# DATA FOR THIS TASK
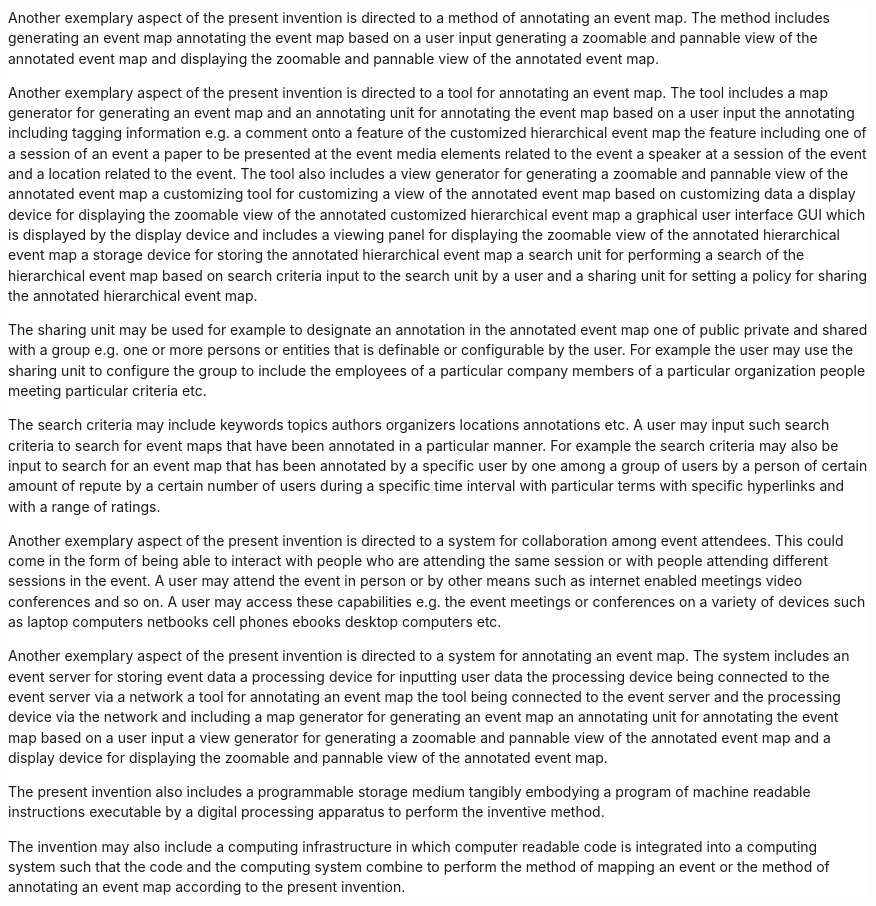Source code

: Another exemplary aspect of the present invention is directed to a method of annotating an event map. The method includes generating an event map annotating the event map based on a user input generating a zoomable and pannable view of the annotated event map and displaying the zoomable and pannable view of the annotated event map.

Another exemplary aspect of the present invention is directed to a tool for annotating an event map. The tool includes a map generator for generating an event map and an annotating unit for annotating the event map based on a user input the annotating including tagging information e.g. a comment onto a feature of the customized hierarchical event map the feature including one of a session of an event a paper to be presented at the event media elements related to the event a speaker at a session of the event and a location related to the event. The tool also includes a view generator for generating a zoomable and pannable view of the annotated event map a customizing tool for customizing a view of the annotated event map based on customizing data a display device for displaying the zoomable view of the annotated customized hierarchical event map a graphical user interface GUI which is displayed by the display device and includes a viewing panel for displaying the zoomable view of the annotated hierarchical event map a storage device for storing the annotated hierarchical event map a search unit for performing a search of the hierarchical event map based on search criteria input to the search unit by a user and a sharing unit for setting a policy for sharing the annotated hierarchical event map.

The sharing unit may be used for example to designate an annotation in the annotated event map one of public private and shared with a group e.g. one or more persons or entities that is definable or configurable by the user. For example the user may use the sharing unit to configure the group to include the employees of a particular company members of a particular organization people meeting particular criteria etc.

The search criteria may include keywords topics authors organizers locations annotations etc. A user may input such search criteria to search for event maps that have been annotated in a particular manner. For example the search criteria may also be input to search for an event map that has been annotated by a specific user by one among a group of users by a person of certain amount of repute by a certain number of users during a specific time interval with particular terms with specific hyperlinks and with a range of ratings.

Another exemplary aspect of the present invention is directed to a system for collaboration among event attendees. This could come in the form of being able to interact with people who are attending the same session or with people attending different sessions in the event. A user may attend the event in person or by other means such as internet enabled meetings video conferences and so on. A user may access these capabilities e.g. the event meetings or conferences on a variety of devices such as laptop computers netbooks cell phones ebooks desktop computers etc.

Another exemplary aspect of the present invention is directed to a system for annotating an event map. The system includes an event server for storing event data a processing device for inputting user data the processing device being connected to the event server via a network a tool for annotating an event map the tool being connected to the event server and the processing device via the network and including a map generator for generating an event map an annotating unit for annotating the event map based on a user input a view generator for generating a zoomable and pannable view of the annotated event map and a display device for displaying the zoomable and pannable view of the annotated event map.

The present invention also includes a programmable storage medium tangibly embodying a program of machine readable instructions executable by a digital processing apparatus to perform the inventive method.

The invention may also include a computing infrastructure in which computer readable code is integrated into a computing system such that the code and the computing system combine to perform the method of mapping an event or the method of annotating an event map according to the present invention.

...

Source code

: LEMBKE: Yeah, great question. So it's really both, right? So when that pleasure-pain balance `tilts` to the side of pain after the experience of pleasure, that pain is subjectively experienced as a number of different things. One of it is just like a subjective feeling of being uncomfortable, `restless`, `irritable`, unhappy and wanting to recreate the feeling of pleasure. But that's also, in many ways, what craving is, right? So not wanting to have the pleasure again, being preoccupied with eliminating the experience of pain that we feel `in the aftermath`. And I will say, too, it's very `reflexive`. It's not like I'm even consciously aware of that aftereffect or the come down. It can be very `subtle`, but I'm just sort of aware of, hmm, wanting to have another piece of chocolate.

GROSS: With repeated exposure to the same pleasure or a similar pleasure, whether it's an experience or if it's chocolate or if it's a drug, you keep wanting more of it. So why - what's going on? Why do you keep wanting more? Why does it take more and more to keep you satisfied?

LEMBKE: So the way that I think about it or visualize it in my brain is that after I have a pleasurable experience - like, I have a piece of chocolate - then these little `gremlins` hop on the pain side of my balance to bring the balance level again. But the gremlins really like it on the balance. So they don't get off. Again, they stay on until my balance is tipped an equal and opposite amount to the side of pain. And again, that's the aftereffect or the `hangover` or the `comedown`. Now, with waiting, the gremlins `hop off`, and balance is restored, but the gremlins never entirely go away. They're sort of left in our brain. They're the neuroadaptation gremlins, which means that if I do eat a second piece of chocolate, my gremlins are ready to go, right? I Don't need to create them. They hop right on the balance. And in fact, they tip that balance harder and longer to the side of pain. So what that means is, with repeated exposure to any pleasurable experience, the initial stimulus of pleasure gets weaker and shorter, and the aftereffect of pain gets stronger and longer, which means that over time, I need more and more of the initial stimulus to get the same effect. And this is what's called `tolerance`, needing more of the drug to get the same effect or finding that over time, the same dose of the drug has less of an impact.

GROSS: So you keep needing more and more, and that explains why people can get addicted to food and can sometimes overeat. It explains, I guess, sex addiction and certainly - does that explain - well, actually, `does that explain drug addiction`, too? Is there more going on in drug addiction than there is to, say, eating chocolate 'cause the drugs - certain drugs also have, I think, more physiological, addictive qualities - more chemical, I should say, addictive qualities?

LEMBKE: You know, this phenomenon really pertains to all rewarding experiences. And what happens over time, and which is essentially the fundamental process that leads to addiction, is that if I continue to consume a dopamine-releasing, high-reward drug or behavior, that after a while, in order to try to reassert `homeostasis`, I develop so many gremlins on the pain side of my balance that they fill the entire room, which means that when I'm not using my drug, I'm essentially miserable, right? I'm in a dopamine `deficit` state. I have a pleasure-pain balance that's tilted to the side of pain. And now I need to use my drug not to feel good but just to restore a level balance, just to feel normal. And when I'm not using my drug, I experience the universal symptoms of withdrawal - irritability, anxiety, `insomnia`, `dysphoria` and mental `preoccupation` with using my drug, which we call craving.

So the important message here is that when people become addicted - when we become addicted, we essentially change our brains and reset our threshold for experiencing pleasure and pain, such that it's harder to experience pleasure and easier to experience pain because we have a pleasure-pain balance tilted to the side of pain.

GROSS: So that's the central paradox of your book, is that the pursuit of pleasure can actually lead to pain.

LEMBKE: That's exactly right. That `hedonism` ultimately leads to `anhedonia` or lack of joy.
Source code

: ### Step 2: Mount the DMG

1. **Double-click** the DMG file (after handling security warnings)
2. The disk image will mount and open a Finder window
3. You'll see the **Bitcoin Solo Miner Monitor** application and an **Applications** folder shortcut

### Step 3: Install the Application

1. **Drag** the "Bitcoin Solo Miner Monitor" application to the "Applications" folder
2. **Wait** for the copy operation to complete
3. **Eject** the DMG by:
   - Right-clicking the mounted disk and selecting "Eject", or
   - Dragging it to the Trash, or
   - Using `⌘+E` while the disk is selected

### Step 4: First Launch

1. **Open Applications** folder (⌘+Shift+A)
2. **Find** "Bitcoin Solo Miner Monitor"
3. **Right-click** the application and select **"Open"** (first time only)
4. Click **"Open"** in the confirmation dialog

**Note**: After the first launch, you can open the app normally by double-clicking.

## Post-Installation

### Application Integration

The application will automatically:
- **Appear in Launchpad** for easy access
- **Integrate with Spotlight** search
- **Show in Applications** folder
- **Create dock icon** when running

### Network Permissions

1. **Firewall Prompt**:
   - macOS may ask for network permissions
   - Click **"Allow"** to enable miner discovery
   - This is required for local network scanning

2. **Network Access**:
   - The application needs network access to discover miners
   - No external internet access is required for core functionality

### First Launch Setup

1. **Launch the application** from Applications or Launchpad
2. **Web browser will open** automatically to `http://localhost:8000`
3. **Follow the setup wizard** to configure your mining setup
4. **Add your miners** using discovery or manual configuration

* * *

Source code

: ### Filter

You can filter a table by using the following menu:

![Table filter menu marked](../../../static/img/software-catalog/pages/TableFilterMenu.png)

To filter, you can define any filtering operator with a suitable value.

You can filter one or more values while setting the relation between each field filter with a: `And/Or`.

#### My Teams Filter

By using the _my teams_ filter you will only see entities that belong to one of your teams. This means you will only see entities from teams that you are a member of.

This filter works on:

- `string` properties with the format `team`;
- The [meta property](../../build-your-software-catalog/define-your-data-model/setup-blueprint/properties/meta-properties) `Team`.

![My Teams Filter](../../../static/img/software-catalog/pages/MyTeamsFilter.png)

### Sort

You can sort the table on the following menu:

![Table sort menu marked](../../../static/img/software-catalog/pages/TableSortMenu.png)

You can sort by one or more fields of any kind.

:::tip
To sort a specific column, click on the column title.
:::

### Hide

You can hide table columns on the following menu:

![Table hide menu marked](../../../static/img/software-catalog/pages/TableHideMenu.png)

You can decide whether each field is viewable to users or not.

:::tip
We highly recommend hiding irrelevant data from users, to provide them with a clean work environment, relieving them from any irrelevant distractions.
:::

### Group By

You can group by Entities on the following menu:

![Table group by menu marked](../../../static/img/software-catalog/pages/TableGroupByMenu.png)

# EXERCISE
All that should be written out is the stretch of lines above between the one holding "We highly recommend" and the one holding "group by menu", inclusive, exactly as given.

# TASK RESULT
We highly recommend hiding irrelevant data from users, to provide them with a clean work environment, relieving them from any irrelevant distractions.
:::

### Group By

You can group by Entities on the following menu:

![Table group by menu marked](../../../static/img/software-catalog/pages/TableGroupByMenu.png)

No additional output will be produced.